Thank you for giving voice to my thoughts here. I was having a hard time understanding the perspective. It seemed so disconnected from my own experience of being a liberal Friend and of my observations of other Friends that I did not know how to respond.

Martin Kelley said...

Hi Timothy, I'm a bit confused. I'm not sure what you're meaning by all the "my" stuff. Brooks forwarded a (overly simplified) thesis that there are two currently-popular ways of thinking about political change and that these competing philosophies underpin some of our current electoral politics.

I thought that the Paine/Burke thesis helped explain some of the different interpretations of continual revelation that we see among liberal Friends today. And of course I concluded it was a false dichotomy that divides us.

Obviously you heard something different. But I'm still not sure what exactly. I did say it was a bit fundamentalist to believe just in continual revelation or just in historical institutionalism, but I don't think either extreme includes you.

Anyway, if you feel like talking, I'd be happy to listen. I didn't mean anything chauvinistic and actually thought I was writing a nice post about liberal Friends could bridge the divides between us.

Tmothy Travis said...

Hi, Martin

My sadness in this is that the tenor of the post and the comments it provoked (especially some of the comments it provoked) were not conducive to bridging any divides among Friends and, as I said, were of the stuff that created and maintain those divides.

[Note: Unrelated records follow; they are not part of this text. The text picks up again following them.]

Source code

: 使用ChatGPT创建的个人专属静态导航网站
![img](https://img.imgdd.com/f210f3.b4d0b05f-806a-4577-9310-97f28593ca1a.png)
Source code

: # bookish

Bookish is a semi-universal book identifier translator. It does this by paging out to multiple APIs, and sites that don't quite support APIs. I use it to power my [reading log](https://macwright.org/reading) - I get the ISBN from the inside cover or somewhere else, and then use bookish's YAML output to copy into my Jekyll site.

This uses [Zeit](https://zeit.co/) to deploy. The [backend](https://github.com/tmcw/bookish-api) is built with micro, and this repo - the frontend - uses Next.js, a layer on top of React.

I acknowledge what you write, above, and at the same time I see this in your original post:

"Are we in an "eternal now," ready to reinvent liberal Quakerism every thirty years and only willing to read .old Friends to pull quotes out of context? Or are we tinkerers of tradition, trustees keeping the parts oiled for the next generation?"

That is a compound rhetorical question “asked” at Liberal Friends. It’s a charged and slanted either/or to the likes of me: Am I one who "quotes out of context" or am I one of the "trustees keeping the parts oiled?" It is an indictment, not an inquiry.

The inclusion of the reference to the Tea Party, just before a paragraph starting "...especially Liberal Friends..." was not only unnecessary to what you state as your point, it was inflammatory--especially in light of the two part rhetorical question.

So, out from the context marches the innuendo that Liberal Friends are, and thus I am, pretty much the Tea Party of the Society of Friends. One of the comments makes that inference explicit.

I would like to talk about the Burke/Paine model as a means of understanding continuing revelation. At first I thought it was not relevant to the Society but then I realized that it is and that the very fact of its applicability--apart from any analysis that might flow from it--uncovers and highlights the source of the division and resulting disintegration that has so diminished the Quaker witness over the years.

Martin Kelley said...

Still confused. I'm not the Quaker Taliban here. I wasn't talking about "those liberal Friends" but about "us liberal Friends."

I explicitly say that we should seek to avoid either Paine/Burke extreme. My take is that the future of the liberal Quaker enterprise is continuing to find a way to bridge those opposing tendencies. You've always impressed me as a bridge. I've tried to be a bridge but seem to find myself frequently denounced as illiberal. I might have to settle for being a signpost...

Tmothy Travis said...

I never saw you as the Quaker Taliban (now, there's an image!) and I still don't.

I was appalled that the Paine/Burke polarity, two competing notions about self government, should be used to describe the dynamics of Liberal Friends as a body.

After reflecting on this for past few days I realize that Paine/Burke has been at work, not only with Liberal Friends, but throughout the entire Society for a long time, and that this work explains a lot about what has become of us.

This realization brought a lot together, for me, and I am just starting to get a handle on its implications.

Notwithstanding my dislike of it, I don't deny, as I did initially, that this model applies, even though it is to be mourned that it does.

I think I understand how it came to be.

Now I am wondering whether, considering how ingrained into "Quakerism" this all is, there is anything we can, or would even want to, do about that.